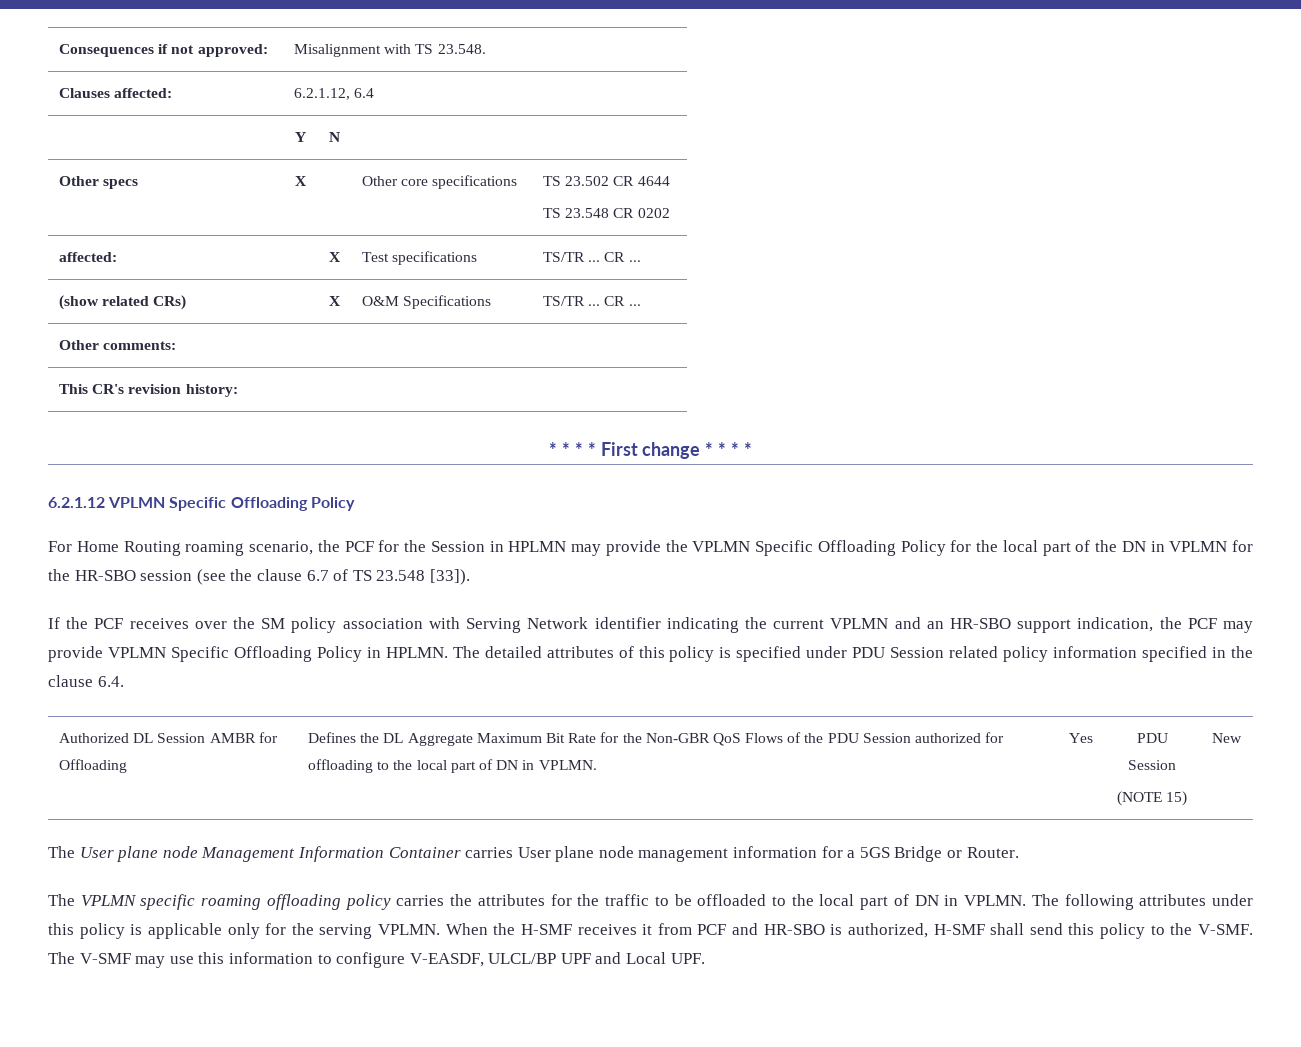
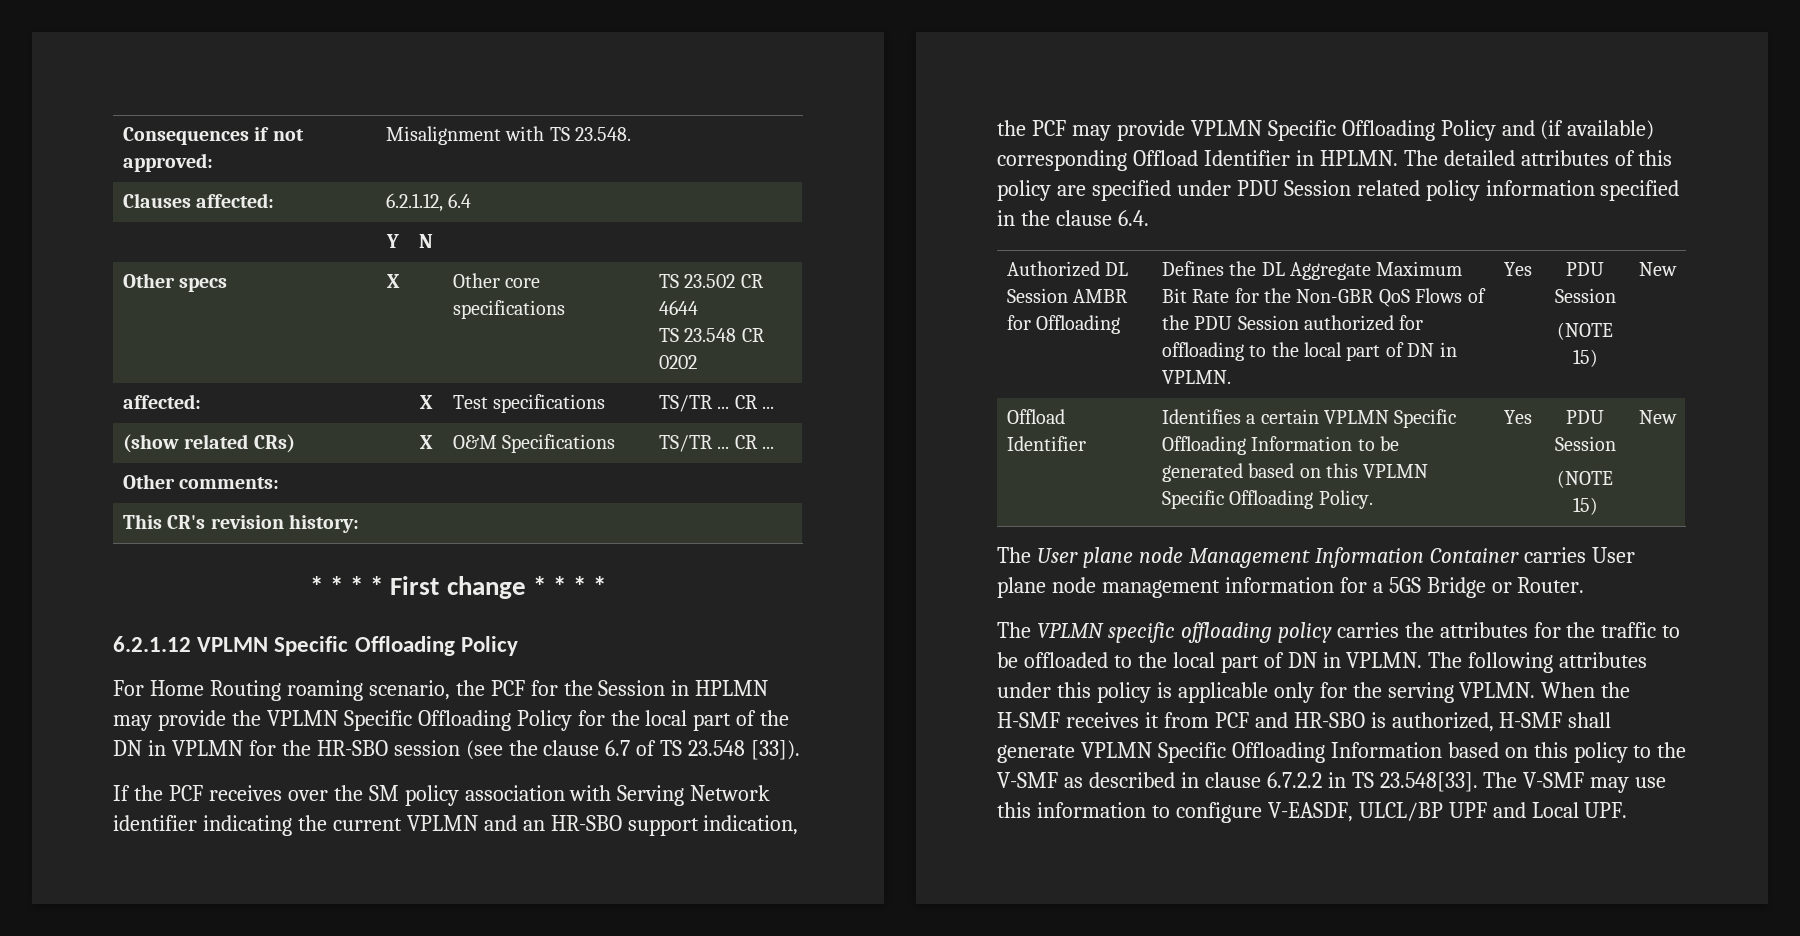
(362, 654) none -> [1501,120,1655,140] [997,150,1290,171] and (if available) corresponding Offload Identifier
[719,647,732,658] is -> [1056,185,1086,196] are
(1242, 738) none -> [1006,409,1065,424] [1006,436,1086,451] [1161,409,1457,428] [1161,436,1399,455] [1161,463,1429,482] [1161,490,1373,509] [1503,410,1532,424] [1566,410,1604,424] [1554,436,1616,451] [1557,470,1613,488] [1572,497,1598,515] [1638,410,1677,424] // Offload Identifier | Identifies a certain VPLMN Specific Offloading Information to be generated based on this VPLMN Specific Offloading Policy. | Yes | PDU Session // (NOTE 15) | New
[201,895,262,910] roaming -> (1175, 632) none
[1029,923,1254,939] send this policy to the V-SMF. -> [997,742,1687,763] [997,772,1478,792] generate VPLMN Specific Offloading Information based on this policy to the V-SMF as described in clause 6.7.2.2 in TS 23.548[33].

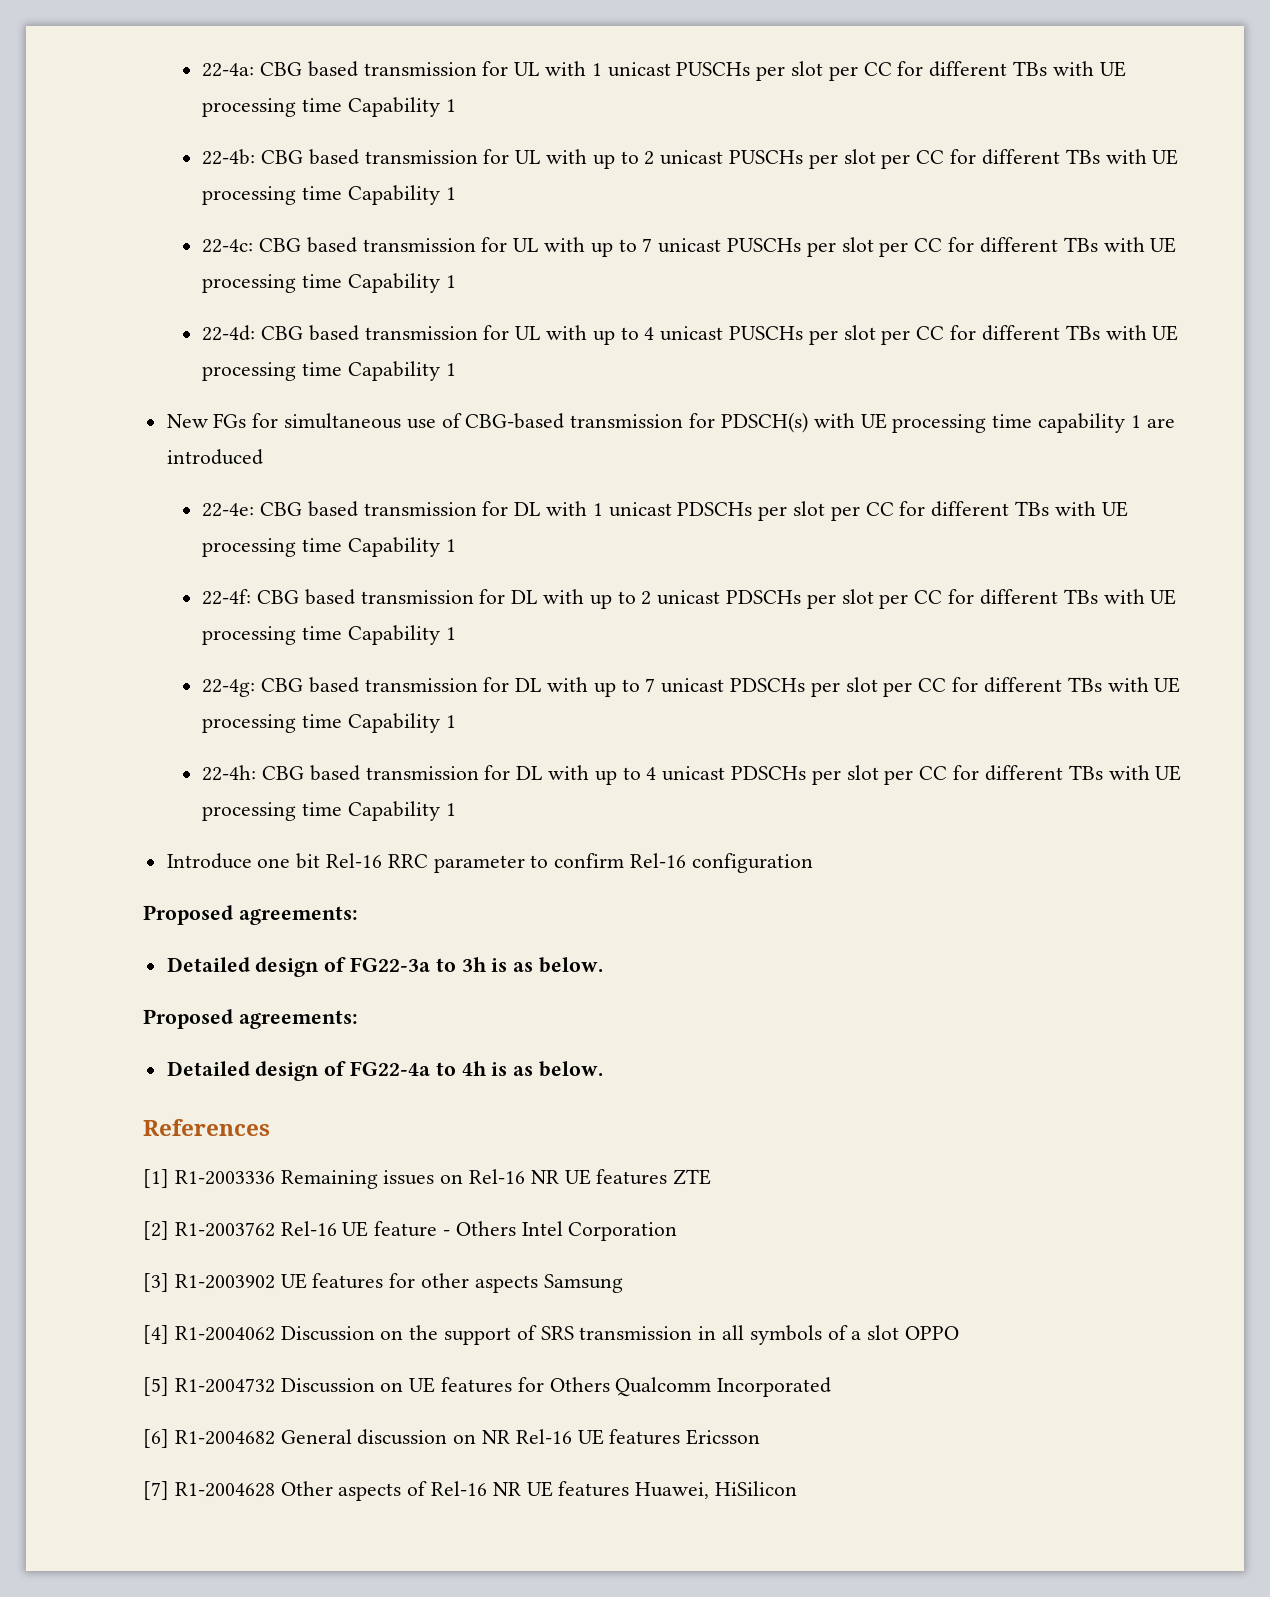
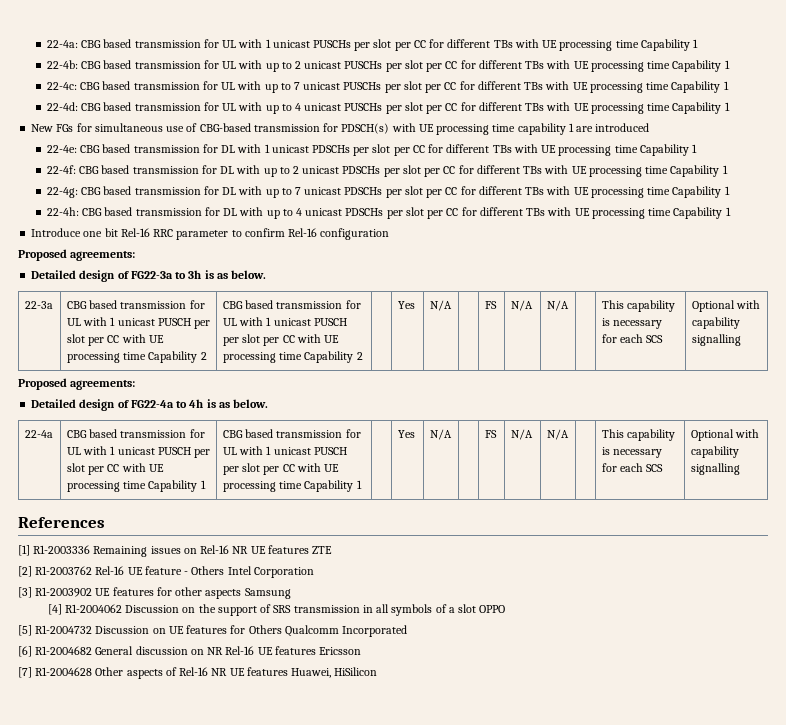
(604, 965) none -> [24,301,53,309] [66,300,205,309] [66,317,211,329] [66,334,164,346] [66,351,207,363] [222,300,361,309] [222,317,347,326] [222,334,340,346] [222,351,363,363] [397,301,415,309] [429,300,452,311] [484,301,497,309] [510,300,533,311] [546,300,569,311] [601,300,676,312] [601,318,663,329] [601,334,664,343] [691,300,761,312] [691,317,740,329] [691,334,741,346] // 22-3a | CBG based transmission for UL with 1 unicast PUSCH per slot per CC with UE processing time Capability 2 | CBG based transmission for UL with 1 unicast PUSCH per slot per CC with UE processing time Capability 2 | | Yes | N/A | | FS | N/A | N/A | | This capability is necessary for each SCS | Optional with capability signalling
(604, 1069) none -> [24,430,53,438] [66,429,205,438] [66,446,211,458] [66,463,164,475] [66,480,206,492] [222,429,361,438] [222,446,347,455] [222,463,340,475] [222,480,362,492] [397,430,415,438] [429,429,452,440] [484,430,497,438] [510,429,533,440] [546,429,569,440] [601,429,676,441] [601,447,663,458] [601,463,664,472] [690,429,760,441] [690,446,739,458] [690,463,740,475] // 22-4a | CBG based transmission for UL with 1 unicast PUSCH per slot per CC with UE processing time Capability 1 | CBG based transmission for UL with 1 unicast PUSCH per slot per CC with UE processing time Capability 1 | | Yes | N/A | | FS | N/A | N/A | | This capability is necessary for each SCS | Optional with capability signalling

--------

* _WORK ITEM_:
Please provide a faithful transcription of all the data, pictures excluded.

* _RESULT OF THE EXERCISE_:
(362, 654) none -> [1501,120,1655,140] [997,150,1290,171] and (if available) corresponding Offload Identifier
[719,647,732,658] is -> [1056,185,1086,196] are
(1242, 738) none -> [1006,409,1065,424] [1006,436,1086,451] [1161,409,1457,428] [1161,436,1399,455] [1161,463,1429,482] [1161,490,1373,509] [1503,410,1532,424] [1566,410,1604,424] [1554,436,1616,451] [1557,470,1613,488] [1572,497,1598,515] [1638,410,1677,424] // Offload Identifier | Identifies a certain VPLMN Specific Offloading Information to be generated based on this VPLMN Specific Offloading Policy. | Yes | PDU Session // (NOTE 15) | New
[201,895,262,910] roaming -> (1175, 632) none
[1029,923,1254,939] send this policy to the V-SMF. -> [997,742,1687,763] [997,772,1478,792] generate VPLMN Specific Offloading Information based on this policy to the V-SMF as described in clause 6.7.2.2 in TS 23.548[33].

(604, 965) none -> [24,301,53,309] [66,300,205,309] [66,317,211,329] [66,334,164,346] [66,351,207,363] [222,300,361,309] [222,317,347,326] [222,334,340,346] [222,351,363,363] [397,301,415,309] [429,300,452,311] [484,301,497,309] [510,300,533,311] [546,300,569,311] [601,300,676,312] [601,318,663,329] [601,334,664,343] [691,300,761,312] [691,317,740,329] [691,334,741,346] // 22-3a | CBG based transmission for UL with 1 unicast PUSCH per slot per CC with UE processing time Capability 2 | CBG based transmission for UL with 1 unicast PUSCH per slot per CC with UE processing time Capability 2 | | Yes | N/A | | FS | N/A | N/A | | This capability is necessary for each SCS | Optional with capability signalling
(604, 1069) none -> [24,430,53,438] [66,429,205,438] [66,446,211,458] [66,463,164,475] [66,480,206,492] [222,429,361,438] [222,446,347,455] [222,463,340,475] [222,480,362,492] [397,430,415,438] [429,429,452,440] [484,430,497,438] [510,429,533,440] [546,429,569,440] [601,429,676,441] [601,447,663,458] [601,463,664,472] [690,429,760,441] [690,446,739,458] [690,463,740,475] // 22-4a | CBG based transmission for UL with 1 unicast PUSCH per slot per CC with UE processing time Capability 1 | CBG based transmission for UL with 1 unicast PUSCH per slot per CC with UE processing time Capability 1 | | Yes | N/A | | FS | N/A | N/A | | This capability is necessary for each SCS | Optional with capability signalling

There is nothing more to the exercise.